Cemetery Gates is a 2006 American horror film directed by Roy Knyrim and starring Reggie Bannister, Peter Stickles, and Aime Wolf. The film's plot concerns a genetically mutated Tasmanian devil that stalks a cemetery.

==Plot==

After breaking into a laboratory facility in order to free the animals kept there for experiments, two environmental activists unleash a genetically mutated Tasmanian devil from its cage. Fleeing from the facility, the creature begins hunting in a nearby cemetery, killing anyone and anything it comes across.

==Production==
Over ten years before Cemetery Gates was filmed, screenwriter Brian Patrick O'Toole, received a script for the film from Pat Coburn and J. Victor Renauld. O'Toole, who was working as a literary agent at the time, "loved" the idea of a Tasmanian devil as an antagonist, stating: "My feeling was, 'Why hasn't anybody thought of this before—a mutant Tasmanian devil?' It's the most pissed-off, vicious creature on the planet." O'Toole noted that a close childhood friend of his, Michael Beck, died one day before O'Toole received the script, and said that, "most importantly, this was a movie Michael and I would have loved."

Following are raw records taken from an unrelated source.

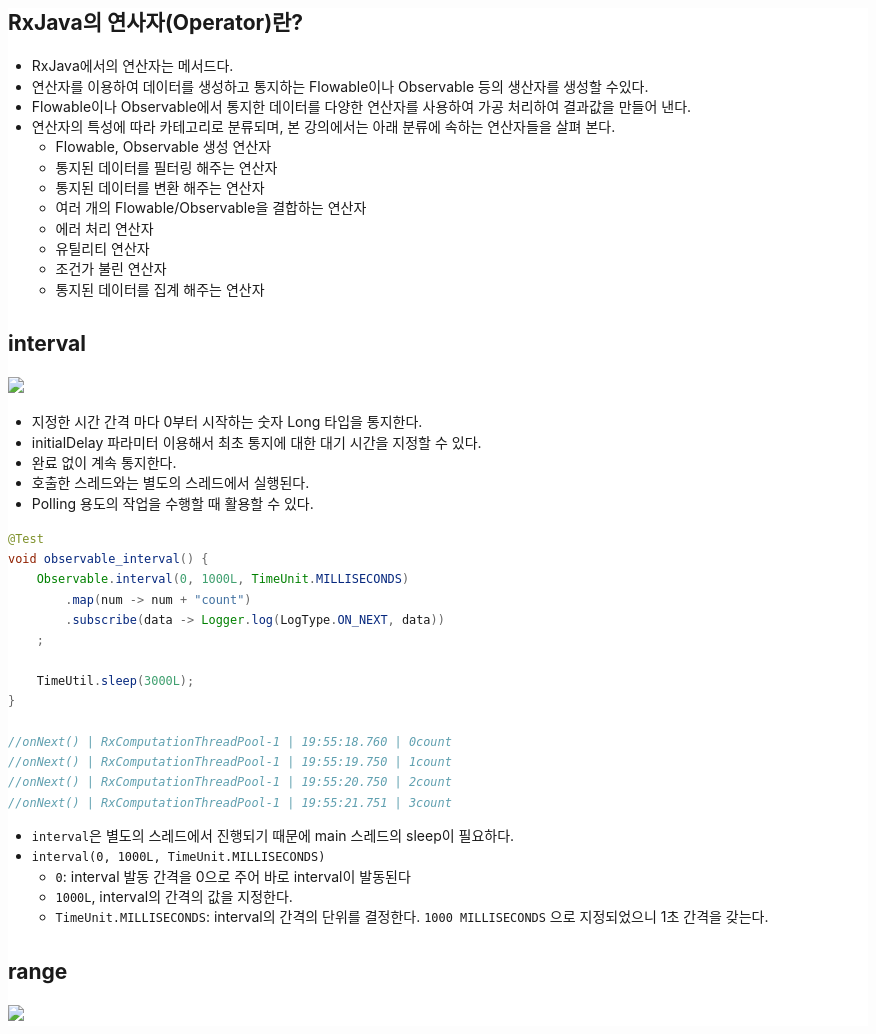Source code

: ## RxJava의 연사자(Operator)란?
* RxJava에서의 연산자는 메서드다.
* 연산자를 이용하여 데이터를 생성하고 통지하는 Flowable이나 Observable 등의 생산자를 생성할 수있다.
* Flowable이나 Observable에서 통지한 데이터를 다양한 연산자를 사용하여 가공 처리하여 결과값을 만들어 낸다.
* 연산자의 특성에 따라 카테고리로 분류되며, 본 강의에서는 아래 분류에 속하는 연산자들을 살펴 본다.
    * Flowable, Observable 생성 연산자
    * 통지된 데이터를 필터링 해주는 연산자
    * 통지된 데이터를 변환 해주는 연산자
    * 여러 개의 Flowable/Observable을 결합하는 연산자
    * 에러 처리 연산자
    * 유틸리티 연산자
    * 조건가 불린 연산자
    * 통지된 데이터를 집계 해주는 연산자

## interval

![](http://reactivex.io/documentation/operators/images/interval.c.png)

* 지정한 시간 간격 마다 0부터 시작하는 숫자 Long 타입을 통지한다.
* initialDelay 파라미터 이용해서 최초 통지에 대한 대기 시간을 지정할 수 있다.
* 완료 없이 계속 통지한다.
* 호출한 스레드와는 별도의 스레드에서 실행된다.
* Polling 용도의 작업을 수행할 때 활용할 수 있다.

```java
@Test
void observable_interval() {
    Observable.interval(0, 1000L, TimeUnit.MILLISECONDS)
        .map(num -> num + "count")
        .subscribe(data -> Logger.log(LogType.ON_NEXT, data))
    ;

    TimeUtil.sleep(3000L);
}

//onNext() | RxComputationThreadPool-1 | 19:55:18.760 | 0count
//onNext() | RxComputationThreadPool-1 | 19:55:19.750 | 1count
//onNext() | RxComputationThreadPool-1 | 19:55:20.750 | 2count
//onNext() | RxComputationThreadPool-1 | 19:55:21.751 | 3count
```

* `interval`은 별도의 스레드에서 진행되기 때문에 main 스레드의 sleep이 필요하다.
* `interval(0, 1000L, TimeUnit.MILLISECONDS)`
    * `0`: interval 발동 간격을 0으로 주어 바로 interval이 발동된다
    * `1000L`, interval의 간격의 값을 지정한다.
    * `TimeUnit.MILLISECONDS`: interval의 간격의 단위를 결정한다. `1000 MILLISECONDS` 으로 지정되었으니 1초 간격을 갖는다.

## range

![](http://reactivex.io/documentation/operators/images/range.c.png)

Throughout the next decade, the script for Cemetery Gates went through a number of different drafts and storylines. The final draft of the script was written in four days over the Thanksgiving holiday in 2003. Filming took place over a period of 13 days; shooting locations included the Bronson Caves in Los Angeles, California.

==Release==
===Home media===
On May 30, 2006, Cemetery Gates was released on DVD by Kismet Entertainment, Graveyard Filmworks, and Ventura.